> **About this exercise**:
From the entries below, output the line with "fx_px: 3755" and each following line up to and including the line with "vfov_deg: 22.3", exactly as written.

> **Records to use**:

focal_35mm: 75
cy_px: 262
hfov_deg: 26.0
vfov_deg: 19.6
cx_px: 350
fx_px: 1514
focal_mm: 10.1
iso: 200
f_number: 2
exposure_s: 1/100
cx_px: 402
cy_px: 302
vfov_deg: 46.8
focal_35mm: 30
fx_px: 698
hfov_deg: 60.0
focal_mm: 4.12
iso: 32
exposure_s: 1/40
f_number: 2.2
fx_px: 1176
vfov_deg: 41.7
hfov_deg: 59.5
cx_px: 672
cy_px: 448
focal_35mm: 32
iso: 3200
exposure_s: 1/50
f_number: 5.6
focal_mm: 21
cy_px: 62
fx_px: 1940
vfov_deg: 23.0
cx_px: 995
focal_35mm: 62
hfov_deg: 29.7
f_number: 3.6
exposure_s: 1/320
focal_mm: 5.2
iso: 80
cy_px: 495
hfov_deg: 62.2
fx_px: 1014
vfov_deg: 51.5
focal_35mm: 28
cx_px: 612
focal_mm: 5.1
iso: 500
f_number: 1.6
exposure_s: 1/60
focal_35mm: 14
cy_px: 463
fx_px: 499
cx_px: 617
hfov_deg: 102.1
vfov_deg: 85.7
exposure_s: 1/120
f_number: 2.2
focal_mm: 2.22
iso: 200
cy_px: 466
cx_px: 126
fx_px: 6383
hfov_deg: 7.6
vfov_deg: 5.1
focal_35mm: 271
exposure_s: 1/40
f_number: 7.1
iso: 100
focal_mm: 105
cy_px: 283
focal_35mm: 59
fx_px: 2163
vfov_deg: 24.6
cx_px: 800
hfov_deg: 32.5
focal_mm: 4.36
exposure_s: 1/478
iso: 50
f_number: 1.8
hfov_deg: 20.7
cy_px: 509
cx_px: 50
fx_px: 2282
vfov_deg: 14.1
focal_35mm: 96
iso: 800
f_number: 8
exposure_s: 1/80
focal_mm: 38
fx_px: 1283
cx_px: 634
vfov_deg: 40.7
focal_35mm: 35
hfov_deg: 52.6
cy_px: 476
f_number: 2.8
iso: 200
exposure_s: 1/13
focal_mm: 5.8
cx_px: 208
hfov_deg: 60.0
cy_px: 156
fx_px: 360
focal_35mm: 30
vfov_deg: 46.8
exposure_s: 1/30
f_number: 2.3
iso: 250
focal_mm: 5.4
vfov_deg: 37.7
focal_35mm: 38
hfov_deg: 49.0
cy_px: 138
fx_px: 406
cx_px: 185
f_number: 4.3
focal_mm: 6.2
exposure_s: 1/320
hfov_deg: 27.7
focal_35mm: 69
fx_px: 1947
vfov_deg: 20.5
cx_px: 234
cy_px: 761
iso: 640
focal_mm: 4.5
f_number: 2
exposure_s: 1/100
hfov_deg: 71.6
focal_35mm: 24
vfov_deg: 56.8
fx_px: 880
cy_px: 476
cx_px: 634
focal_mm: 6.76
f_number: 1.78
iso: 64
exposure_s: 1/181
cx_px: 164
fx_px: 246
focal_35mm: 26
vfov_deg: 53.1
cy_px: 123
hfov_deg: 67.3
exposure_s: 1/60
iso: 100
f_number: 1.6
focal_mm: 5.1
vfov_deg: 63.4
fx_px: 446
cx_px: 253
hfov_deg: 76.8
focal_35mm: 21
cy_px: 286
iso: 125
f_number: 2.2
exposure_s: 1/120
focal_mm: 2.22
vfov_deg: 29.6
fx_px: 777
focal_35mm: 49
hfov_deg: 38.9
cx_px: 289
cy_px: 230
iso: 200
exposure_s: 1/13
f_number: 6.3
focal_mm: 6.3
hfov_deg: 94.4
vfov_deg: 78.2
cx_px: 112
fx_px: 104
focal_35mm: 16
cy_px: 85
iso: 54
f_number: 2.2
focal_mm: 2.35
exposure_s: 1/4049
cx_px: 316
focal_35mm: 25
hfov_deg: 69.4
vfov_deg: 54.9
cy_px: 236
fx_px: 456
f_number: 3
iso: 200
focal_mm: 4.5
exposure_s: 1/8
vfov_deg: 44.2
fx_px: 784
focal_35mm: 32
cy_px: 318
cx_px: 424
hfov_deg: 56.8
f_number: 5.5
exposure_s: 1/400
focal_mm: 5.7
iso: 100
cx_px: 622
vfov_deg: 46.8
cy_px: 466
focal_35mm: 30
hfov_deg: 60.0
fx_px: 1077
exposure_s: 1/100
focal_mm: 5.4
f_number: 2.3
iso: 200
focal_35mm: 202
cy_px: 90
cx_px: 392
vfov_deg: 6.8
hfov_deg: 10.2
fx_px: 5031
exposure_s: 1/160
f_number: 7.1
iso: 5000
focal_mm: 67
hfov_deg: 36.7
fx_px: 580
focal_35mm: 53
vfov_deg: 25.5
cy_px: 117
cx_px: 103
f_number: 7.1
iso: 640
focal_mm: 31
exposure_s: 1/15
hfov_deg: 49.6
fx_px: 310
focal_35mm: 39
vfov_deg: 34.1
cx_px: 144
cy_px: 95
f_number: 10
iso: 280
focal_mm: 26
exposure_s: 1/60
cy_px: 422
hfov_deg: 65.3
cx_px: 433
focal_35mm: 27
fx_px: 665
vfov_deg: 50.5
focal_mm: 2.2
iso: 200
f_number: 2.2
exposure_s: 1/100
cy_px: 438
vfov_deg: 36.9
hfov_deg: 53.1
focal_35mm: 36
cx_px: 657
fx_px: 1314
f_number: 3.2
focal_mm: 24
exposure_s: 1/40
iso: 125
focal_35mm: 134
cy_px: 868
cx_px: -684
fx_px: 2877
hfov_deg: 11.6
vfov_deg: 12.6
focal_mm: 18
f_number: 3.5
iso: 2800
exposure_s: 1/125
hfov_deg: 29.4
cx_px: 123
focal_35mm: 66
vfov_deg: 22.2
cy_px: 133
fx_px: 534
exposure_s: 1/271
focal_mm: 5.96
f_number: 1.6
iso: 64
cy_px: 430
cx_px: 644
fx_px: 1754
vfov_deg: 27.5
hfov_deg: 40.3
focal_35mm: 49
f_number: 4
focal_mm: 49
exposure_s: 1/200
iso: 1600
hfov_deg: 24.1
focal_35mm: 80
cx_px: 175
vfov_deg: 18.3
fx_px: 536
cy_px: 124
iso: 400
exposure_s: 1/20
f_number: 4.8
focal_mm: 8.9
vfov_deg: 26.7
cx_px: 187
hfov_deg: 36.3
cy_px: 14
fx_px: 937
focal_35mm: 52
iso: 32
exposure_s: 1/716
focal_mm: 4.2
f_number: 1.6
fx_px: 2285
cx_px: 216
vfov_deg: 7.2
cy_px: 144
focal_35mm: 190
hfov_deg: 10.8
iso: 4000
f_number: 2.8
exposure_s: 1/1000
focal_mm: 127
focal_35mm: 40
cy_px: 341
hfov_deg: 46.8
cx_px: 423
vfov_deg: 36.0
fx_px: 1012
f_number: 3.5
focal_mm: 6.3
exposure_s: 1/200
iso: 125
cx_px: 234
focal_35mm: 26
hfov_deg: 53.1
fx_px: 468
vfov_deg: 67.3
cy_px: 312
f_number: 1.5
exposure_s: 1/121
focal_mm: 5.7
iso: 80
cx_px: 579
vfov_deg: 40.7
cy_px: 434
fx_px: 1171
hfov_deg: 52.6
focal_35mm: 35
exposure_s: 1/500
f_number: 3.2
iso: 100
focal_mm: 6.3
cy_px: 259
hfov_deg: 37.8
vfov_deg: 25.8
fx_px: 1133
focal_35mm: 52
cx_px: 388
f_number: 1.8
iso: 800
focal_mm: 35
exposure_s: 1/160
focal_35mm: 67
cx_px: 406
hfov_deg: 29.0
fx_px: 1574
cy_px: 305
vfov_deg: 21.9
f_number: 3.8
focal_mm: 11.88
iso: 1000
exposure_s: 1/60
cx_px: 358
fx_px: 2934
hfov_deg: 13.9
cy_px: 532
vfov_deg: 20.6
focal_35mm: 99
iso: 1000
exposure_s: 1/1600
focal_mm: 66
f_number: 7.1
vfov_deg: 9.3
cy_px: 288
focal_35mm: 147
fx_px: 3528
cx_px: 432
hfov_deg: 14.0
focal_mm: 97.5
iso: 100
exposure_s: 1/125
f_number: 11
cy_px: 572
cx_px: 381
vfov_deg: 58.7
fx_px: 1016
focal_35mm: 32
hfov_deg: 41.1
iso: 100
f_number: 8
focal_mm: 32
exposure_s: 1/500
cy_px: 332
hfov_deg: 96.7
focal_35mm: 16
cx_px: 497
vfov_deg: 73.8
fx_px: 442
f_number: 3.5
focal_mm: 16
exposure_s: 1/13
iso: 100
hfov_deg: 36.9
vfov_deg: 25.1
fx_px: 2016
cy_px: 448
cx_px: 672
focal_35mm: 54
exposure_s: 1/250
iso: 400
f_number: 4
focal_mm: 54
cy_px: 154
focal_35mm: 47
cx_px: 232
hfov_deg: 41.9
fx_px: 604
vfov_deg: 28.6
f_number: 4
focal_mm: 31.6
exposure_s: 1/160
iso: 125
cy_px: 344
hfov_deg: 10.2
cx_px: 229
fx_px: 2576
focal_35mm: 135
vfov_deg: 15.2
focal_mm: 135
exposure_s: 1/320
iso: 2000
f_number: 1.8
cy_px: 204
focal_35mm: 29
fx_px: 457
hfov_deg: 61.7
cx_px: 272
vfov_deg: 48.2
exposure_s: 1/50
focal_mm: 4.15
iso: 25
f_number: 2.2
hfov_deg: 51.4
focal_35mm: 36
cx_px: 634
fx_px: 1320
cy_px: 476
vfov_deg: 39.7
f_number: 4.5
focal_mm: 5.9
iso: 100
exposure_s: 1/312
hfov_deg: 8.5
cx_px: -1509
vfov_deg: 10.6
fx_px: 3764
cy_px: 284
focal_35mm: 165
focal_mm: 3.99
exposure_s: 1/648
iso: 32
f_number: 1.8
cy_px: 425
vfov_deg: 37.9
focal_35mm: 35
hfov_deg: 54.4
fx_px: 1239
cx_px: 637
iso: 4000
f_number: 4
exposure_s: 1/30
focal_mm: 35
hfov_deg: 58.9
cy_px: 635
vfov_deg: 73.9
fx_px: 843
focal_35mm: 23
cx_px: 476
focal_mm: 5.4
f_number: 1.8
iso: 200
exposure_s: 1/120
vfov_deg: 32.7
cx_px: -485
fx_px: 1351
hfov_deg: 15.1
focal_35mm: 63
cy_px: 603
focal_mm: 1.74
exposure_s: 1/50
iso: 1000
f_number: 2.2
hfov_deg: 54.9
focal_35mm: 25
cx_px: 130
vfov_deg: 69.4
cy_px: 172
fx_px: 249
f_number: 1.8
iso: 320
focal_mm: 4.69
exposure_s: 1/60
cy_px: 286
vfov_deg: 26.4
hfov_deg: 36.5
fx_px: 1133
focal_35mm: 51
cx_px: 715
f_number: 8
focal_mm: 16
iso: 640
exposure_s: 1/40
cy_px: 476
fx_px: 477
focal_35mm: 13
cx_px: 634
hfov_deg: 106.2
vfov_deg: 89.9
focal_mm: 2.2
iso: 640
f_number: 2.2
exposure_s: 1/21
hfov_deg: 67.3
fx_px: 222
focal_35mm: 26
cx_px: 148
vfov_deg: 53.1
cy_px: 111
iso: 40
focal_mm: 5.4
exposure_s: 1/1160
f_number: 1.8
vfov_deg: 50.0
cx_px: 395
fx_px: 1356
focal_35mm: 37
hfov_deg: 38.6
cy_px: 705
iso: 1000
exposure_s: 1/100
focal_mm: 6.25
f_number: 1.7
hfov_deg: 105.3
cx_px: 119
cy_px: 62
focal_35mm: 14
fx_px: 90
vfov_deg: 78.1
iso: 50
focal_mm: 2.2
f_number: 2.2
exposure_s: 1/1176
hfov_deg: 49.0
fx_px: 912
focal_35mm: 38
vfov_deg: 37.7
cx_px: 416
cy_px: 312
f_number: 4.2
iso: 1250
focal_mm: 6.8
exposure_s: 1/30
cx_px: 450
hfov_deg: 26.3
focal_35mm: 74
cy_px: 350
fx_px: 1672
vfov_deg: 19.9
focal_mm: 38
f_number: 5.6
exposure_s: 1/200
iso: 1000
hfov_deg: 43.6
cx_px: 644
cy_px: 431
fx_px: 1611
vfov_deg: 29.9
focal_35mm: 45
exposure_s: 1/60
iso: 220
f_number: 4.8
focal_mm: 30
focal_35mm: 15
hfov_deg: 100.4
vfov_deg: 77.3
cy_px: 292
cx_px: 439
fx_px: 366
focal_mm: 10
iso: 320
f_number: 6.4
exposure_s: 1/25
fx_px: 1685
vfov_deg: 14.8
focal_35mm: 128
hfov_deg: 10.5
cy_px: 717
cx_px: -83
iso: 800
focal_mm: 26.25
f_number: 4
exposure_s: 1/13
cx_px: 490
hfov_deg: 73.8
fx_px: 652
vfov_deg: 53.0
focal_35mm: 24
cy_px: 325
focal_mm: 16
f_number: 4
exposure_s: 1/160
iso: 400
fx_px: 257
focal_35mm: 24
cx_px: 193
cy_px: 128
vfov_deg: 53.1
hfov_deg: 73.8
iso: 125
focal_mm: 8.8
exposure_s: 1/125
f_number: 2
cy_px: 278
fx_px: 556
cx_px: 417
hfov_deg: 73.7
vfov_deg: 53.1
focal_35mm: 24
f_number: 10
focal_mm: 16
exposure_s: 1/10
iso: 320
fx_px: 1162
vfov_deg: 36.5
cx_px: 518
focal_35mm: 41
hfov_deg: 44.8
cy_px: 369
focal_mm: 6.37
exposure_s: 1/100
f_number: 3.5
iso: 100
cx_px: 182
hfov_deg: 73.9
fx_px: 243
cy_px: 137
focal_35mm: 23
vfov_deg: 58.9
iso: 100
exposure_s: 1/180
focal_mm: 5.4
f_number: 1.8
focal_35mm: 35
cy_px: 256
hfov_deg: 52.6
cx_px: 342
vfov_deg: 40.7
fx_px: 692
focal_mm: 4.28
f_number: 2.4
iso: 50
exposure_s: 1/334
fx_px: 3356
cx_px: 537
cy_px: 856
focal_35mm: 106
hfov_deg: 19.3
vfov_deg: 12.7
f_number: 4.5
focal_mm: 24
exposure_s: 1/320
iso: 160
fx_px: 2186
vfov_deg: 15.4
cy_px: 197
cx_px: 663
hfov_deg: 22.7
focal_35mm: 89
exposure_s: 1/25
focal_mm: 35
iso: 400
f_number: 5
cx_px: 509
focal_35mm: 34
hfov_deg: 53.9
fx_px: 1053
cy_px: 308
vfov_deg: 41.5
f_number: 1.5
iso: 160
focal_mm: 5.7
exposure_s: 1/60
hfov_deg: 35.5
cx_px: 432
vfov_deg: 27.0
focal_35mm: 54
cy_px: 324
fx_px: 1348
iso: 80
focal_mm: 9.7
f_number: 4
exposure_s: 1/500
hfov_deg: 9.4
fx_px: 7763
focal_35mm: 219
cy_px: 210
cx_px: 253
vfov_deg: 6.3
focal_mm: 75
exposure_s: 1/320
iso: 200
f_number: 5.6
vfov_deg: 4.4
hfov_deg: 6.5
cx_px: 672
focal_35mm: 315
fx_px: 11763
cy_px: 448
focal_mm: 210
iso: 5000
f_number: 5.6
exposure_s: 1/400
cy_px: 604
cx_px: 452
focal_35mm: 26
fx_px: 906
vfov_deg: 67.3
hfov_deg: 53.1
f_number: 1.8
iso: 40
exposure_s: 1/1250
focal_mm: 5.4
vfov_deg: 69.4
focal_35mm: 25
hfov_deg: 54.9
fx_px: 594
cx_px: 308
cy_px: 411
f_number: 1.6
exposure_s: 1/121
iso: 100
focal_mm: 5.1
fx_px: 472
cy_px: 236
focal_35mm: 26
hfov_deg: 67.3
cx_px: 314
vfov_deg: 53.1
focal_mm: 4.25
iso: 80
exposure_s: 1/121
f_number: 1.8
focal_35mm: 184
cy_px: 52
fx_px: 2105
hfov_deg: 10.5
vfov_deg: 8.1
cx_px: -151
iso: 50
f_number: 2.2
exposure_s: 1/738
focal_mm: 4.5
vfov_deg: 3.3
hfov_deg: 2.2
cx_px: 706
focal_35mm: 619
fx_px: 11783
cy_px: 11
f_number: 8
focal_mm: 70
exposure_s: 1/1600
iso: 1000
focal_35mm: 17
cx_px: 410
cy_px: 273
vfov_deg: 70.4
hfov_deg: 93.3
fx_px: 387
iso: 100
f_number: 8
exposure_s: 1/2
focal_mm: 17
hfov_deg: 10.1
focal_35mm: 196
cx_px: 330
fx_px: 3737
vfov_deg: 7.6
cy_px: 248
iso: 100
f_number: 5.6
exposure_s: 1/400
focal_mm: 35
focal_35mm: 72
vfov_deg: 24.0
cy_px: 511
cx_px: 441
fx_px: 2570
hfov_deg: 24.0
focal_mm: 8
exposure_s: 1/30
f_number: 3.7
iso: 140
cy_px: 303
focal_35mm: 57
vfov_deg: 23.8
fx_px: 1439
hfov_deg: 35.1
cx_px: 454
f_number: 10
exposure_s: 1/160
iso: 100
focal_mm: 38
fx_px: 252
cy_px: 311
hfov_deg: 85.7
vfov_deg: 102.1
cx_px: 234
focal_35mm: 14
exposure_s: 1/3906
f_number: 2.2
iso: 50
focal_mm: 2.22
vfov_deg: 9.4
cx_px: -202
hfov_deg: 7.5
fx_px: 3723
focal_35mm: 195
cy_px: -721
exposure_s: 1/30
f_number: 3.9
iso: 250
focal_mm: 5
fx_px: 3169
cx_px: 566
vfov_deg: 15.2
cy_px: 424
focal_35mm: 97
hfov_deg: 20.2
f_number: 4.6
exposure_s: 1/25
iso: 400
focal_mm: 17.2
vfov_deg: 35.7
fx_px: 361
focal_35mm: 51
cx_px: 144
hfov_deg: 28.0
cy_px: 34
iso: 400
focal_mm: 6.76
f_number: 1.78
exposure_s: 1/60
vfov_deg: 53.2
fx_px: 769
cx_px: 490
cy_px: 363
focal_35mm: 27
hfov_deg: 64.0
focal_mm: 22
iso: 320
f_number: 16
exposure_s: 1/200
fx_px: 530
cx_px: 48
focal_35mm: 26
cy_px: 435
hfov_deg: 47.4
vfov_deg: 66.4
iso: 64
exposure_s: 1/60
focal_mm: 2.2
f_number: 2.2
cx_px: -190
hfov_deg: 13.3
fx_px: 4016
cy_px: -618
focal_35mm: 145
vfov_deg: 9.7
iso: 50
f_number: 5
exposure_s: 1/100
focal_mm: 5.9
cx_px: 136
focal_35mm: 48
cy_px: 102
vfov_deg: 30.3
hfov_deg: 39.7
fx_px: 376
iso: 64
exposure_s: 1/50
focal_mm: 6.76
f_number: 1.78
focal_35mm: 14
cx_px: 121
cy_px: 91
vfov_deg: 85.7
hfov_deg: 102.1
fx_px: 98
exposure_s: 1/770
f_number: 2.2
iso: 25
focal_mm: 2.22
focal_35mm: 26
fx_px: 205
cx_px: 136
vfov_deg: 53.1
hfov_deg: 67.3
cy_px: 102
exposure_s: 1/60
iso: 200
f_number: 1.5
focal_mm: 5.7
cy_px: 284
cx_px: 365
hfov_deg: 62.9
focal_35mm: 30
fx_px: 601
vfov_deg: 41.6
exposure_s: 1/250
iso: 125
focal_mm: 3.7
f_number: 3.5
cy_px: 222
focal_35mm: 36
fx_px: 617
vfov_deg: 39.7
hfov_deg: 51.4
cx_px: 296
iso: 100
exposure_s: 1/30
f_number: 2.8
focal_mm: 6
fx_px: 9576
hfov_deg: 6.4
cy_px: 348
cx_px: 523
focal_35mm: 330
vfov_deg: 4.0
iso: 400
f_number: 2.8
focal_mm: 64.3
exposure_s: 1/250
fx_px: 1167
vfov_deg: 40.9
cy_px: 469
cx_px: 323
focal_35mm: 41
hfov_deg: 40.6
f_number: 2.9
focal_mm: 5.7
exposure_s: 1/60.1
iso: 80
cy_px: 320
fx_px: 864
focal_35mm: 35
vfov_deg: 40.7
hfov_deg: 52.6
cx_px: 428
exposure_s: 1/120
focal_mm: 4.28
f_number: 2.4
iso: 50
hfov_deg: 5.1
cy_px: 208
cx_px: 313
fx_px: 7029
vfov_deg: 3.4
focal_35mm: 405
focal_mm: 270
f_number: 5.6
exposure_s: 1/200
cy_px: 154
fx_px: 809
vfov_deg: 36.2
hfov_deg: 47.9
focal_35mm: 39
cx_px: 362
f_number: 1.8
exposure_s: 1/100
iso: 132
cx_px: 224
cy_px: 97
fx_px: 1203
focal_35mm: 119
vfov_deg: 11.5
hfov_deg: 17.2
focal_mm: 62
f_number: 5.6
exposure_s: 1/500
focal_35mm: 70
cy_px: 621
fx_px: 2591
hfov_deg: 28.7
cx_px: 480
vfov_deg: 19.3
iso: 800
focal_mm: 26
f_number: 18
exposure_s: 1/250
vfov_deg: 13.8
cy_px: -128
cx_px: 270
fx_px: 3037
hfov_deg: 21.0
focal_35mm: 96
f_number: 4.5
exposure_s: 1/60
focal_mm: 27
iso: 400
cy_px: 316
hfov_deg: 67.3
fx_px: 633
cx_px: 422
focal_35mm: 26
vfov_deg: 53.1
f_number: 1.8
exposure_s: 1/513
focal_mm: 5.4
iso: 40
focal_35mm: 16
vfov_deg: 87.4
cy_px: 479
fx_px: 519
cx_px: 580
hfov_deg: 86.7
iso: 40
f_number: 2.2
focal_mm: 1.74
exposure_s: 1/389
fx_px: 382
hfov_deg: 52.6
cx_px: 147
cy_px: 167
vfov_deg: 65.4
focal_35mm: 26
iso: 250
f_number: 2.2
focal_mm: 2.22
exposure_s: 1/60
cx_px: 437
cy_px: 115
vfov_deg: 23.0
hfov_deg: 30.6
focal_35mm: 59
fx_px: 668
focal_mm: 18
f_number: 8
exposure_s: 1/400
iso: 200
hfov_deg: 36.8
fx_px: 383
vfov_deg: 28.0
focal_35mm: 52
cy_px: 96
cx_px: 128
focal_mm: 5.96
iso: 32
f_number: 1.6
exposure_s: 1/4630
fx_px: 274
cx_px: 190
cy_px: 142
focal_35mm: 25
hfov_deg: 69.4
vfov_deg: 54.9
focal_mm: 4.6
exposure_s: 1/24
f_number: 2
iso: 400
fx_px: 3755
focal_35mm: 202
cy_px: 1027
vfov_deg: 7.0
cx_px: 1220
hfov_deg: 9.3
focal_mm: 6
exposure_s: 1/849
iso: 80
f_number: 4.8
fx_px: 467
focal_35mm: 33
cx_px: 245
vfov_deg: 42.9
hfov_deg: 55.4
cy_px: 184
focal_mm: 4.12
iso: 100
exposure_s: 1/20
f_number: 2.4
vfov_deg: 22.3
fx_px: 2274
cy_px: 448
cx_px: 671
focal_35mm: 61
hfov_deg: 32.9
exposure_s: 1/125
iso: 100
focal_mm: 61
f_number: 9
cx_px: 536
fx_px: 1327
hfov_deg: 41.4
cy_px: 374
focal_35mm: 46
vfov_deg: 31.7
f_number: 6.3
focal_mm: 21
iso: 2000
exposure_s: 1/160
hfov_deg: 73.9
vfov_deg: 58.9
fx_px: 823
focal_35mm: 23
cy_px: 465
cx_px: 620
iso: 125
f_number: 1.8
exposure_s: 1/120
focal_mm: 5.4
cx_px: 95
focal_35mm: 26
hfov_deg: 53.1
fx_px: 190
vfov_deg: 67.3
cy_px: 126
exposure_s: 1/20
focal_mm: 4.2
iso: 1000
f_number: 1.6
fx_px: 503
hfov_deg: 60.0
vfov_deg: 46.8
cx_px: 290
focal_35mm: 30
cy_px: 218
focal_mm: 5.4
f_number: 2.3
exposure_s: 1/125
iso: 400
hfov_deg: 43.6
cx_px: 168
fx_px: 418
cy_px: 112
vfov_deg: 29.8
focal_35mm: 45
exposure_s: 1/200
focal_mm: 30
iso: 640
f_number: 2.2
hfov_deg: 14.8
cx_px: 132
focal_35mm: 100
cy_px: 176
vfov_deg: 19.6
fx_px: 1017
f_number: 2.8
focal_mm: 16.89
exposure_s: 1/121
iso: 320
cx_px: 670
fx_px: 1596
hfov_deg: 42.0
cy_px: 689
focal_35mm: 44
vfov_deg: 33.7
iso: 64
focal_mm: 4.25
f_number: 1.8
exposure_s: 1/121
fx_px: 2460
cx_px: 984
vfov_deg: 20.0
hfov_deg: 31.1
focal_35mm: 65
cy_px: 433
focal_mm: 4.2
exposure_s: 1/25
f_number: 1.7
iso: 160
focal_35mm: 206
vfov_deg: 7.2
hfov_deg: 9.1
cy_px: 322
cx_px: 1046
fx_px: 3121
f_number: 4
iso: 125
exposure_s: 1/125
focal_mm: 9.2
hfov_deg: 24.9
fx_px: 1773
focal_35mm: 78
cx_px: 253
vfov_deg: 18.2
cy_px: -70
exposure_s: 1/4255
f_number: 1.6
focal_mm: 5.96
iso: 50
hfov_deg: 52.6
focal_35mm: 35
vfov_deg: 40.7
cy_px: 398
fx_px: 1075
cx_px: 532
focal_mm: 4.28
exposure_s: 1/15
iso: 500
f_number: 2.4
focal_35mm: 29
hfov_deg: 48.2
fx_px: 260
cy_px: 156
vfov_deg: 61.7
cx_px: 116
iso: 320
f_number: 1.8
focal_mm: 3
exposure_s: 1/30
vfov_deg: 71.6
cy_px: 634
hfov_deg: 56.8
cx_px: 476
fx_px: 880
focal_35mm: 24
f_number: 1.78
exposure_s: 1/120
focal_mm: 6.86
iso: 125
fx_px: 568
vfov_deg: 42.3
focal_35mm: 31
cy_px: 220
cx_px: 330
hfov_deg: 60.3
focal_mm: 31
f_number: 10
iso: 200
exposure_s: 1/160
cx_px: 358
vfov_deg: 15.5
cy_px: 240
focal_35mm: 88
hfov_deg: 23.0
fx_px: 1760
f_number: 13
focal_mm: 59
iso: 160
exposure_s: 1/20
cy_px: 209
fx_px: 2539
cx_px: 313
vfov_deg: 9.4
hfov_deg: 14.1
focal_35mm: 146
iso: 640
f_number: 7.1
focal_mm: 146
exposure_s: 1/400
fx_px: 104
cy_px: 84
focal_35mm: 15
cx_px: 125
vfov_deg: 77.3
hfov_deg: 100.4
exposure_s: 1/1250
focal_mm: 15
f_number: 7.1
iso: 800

> **Written solution**:
fx_px: 3755
focal_35mm: 202
cy_px: 1027
vfov_deg: 7.0
cx_px: 1220
hfov_deg: 9.3
focal_mm: 6
exposure_s: 1/849
iso: 80
f_number: 4.8
fx_px: 467
focal_35mm: 33
cx_px: 245
vfov_deg: 42.9
hfov_deg: 55.4
cy_px: 184
focal_mm: 4.12
iso: 100
exposure_s: 1/20
f_number: 2.4
vfov_deg: 22.3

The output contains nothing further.